Są też inne ograniczenia. Student nie może mieć żadnych zarobków z działalności gospodarczej rozliczanej stawką liniową 19 proc., podatkiem tonażowym ani ryczałtem. Wyjątkiem jest ryczałt 8,5 proc. od przychodów z wynajmu nieruchomości. Zysków z najmu prywatnego nie uwzględnia się przy ustalaniu prawa do ulgi.
Fiskus bierze pod uwagę dochody dziecka uzyskane zarówno w Polsce, jak i za granicą. Potwierdza to m.in. interpretacja Izby Skarbowej w Łodzi z 24 czerwca 2015 r. (IPTPB2/4511-151/15-4/JR). Z pytaniem zwrócił się mężczyzna, którego syn ma 21 lat i studiuje. W wakacje wyjechał do Niemiec, gdzie zarobił ponad 3089 zł. Dyrektor Izby uznał, że mężczyzna nie może w tej sytuacji skorzystać z ulgi na syna, nawet gdy zarobki uzyskane przez dziecko za granicą są w Polsce zwolnione z podatku.

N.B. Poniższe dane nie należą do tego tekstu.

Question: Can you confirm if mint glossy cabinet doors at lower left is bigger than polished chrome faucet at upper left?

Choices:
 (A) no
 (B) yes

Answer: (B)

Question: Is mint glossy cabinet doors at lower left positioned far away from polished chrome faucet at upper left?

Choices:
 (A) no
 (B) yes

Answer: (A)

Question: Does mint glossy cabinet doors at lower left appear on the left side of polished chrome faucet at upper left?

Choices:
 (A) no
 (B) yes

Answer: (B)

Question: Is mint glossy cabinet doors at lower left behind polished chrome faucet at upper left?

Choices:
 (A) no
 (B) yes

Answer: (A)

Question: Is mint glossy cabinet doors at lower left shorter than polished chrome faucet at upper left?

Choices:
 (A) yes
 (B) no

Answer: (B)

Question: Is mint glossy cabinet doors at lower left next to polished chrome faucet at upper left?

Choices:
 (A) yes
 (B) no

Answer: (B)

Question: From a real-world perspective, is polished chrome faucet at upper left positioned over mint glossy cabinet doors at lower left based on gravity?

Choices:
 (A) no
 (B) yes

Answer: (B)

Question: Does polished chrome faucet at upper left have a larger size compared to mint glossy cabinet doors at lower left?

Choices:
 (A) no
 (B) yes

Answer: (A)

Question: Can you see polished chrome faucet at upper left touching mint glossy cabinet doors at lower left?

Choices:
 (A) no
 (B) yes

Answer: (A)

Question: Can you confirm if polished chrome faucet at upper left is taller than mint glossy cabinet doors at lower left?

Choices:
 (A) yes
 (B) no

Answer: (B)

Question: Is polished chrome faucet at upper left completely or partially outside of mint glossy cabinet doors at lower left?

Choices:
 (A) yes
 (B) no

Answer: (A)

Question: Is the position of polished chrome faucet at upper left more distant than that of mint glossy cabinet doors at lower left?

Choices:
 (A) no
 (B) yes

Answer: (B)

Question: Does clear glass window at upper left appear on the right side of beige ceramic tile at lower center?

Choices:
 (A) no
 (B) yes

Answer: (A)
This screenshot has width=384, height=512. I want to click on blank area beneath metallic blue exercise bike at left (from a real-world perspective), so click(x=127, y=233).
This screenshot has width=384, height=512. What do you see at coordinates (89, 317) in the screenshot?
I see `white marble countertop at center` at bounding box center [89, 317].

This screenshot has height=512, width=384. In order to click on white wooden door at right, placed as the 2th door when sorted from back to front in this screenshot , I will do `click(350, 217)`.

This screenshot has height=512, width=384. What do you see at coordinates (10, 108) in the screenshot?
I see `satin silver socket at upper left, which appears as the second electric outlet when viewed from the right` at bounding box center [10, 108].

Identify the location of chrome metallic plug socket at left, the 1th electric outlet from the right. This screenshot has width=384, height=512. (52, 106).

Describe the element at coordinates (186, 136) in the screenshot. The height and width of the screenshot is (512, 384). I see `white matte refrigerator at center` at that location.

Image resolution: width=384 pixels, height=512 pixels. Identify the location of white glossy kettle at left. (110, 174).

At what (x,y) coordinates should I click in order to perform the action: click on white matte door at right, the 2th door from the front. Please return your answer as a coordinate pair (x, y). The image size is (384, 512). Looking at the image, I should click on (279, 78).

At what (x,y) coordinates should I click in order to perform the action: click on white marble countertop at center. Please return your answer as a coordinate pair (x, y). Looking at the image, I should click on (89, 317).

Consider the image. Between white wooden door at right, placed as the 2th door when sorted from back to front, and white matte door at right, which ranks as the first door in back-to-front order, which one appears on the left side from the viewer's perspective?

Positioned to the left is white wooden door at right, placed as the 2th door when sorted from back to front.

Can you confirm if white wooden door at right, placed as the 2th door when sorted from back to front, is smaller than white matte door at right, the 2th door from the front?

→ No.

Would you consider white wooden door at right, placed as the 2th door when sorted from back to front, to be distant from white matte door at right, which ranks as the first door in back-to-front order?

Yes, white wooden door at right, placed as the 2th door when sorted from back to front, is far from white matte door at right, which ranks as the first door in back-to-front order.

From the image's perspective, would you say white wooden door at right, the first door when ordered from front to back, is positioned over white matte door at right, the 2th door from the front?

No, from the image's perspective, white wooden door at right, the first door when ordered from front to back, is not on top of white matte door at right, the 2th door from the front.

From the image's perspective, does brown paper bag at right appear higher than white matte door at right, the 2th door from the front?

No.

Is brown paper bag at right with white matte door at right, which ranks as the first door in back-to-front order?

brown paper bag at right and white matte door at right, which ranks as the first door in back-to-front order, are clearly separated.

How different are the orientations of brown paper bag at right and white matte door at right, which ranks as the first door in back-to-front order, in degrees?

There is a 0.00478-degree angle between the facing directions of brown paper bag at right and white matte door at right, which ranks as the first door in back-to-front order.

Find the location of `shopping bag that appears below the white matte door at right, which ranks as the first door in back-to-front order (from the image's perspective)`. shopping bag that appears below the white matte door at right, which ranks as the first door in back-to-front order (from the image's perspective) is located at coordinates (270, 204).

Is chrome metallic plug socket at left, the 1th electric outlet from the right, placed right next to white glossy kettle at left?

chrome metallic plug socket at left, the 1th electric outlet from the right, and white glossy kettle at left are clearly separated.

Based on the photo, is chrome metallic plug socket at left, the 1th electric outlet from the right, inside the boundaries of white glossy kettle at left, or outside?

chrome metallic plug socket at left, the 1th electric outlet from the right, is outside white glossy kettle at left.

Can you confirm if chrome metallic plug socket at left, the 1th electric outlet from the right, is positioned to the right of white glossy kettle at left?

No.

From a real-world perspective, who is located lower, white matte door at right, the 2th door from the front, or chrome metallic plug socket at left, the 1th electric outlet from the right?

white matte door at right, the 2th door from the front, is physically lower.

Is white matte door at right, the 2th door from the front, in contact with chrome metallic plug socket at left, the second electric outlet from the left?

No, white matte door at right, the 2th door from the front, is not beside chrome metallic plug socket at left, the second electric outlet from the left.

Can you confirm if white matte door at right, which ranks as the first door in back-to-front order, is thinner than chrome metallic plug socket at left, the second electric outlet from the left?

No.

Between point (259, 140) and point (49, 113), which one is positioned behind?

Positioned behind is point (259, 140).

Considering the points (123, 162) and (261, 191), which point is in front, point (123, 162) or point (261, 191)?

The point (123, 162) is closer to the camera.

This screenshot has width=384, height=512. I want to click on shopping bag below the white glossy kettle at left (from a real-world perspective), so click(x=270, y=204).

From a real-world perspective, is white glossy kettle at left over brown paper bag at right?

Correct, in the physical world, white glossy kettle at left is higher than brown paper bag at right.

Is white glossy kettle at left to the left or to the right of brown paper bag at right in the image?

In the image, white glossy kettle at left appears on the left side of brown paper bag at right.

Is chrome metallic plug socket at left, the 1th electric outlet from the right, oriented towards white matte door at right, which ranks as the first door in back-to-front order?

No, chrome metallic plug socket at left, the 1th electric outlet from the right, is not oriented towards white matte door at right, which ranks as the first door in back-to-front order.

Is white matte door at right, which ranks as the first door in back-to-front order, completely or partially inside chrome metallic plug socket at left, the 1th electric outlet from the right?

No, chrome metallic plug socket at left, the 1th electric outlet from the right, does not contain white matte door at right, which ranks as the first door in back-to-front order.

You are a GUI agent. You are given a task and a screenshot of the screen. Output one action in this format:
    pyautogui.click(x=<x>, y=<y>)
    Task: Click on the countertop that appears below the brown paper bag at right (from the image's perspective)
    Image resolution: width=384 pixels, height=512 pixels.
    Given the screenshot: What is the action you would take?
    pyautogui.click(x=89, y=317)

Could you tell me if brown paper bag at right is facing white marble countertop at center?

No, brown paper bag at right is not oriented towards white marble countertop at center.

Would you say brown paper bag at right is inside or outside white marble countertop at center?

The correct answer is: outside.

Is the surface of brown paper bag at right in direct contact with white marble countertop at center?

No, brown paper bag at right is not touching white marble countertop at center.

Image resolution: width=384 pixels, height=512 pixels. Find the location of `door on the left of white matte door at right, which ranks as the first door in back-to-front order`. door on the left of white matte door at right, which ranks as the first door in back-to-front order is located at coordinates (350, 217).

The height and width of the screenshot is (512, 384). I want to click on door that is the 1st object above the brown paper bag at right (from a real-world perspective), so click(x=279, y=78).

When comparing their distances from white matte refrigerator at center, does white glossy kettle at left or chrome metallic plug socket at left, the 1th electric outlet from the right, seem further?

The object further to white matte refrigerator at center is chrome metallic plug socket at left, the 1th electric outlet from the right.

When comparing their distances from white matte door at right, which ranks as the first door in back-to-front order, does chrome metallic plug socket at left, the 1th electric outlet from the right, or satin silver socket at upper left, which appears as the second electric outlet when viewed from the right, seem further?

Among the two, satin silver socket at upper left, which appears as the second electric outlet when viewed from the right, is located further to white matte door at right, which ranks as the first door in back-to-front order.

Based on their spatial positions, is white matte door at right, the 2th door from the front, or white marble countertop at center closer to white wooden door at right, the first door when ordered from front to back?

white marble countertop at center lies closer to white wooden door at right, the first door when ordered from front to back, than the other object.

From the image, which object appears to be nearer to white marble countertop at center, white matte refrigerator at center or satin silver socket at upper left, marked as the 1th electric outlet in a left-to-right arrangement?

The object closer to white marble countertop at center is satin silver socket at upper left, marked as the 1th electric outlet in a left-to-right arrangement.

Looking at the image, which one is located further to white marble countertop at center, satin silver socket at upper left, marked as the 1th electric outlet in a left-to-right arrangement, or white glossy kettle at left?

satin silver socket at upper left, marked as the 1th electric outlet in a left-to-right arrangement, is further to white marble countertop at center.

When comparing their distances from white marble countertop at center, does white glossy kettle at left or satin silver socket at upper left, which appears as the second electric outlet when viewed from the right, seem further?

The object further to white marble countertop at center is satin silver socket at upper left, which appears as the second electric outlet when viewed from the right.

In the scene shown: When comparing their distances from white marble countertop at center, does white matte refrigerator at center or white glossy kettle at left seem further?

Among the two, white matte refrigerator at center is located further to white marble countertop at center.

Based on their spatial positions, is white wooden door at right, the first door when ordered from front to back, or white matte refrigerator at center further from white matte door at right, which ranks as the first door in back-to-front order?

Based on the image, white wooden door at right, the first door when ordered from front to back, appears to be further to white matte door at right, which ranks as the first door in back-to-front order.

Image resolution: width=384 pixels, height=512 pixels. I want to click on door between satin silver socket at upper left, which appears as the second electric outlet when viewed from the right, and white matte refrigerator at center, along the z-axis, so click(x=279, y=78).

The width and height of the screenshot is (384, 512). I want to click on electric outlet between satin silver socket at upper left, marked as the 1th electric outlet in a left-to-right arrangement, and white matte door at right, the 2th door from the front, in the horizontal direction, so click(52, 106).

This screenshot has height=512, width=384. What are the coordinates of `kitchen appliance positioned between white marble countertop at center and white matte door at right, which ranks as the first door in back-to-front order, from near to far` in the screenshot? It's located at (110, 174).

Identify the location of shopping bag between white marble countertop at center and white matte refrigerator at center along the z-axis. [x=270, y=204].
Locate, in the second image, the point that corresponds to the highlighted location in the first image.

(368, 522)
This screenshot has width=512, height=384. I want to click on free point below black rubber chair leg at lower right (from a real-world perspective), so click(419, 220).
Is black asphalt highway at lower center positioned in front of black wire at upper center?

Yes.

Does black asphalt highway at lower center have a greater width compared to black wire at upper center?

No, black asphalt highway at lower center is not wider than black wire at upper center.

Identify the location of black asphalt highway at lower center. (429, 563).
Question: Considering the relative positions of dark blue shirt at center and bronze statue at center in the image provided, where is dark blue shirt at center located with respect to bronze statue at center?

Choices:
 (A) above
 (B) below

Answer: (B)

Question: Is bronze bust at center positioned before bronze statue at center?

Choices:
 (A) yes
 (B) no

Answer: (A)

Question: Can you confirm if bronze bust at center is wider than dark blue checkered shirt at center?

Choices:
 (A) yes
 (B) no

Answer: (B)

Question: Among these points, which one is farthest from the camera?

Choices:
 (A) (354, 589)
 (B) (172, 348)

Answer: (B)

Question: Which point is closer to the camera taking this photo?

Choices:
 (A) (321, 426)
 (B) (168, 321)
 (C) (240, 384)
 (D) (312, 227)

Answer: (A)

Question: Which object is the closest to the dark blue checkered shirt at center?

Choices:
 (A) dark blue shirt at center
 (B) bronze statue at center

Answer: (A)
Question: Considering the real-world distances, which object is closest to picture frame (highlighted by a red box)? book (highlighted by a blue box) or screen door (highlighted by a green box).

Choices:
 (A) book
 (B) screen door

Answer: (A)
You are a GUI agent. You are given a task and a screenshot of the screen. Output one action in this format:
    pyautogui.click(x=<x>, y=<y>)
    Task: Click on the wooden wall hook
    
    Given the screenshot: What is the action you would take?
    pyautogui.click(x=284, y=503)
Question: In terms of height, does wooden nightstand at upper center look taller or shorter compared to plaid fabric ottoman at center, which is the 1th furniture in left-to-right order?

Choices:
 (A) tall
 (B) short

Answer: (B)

Inne stanowisko zajął w podobnej sprawie WSA w Opolu, który uznał w wyroku z 22 grudnia 2015 r. (I SA/Op 519/15), że zarobków dziecka uzyskanych w Niemczech nie bierze się pod uwagę przy obliczaniu ulgi.
Co więcej, wciąż nie zostały rozstrzygnięte spory, w jaki sposób należy wyliczać limit 3089 zł. Fiskus twierdzi w interpretacjach, że kwotę tę oblicza się, odejmując od przychodów wyłącznie koszty ich uzyskania. Część sądów uznaje w wyrokach, że dochód można pomniejszyć również o kwotę składek na ubezpieczenie społeczne, darowizn oraz wydatki na cele rehabilitacyjne czy tzw. ulgę internetową. Jednak osoby, które tak postąpią, ryzykują spór z fiskusem.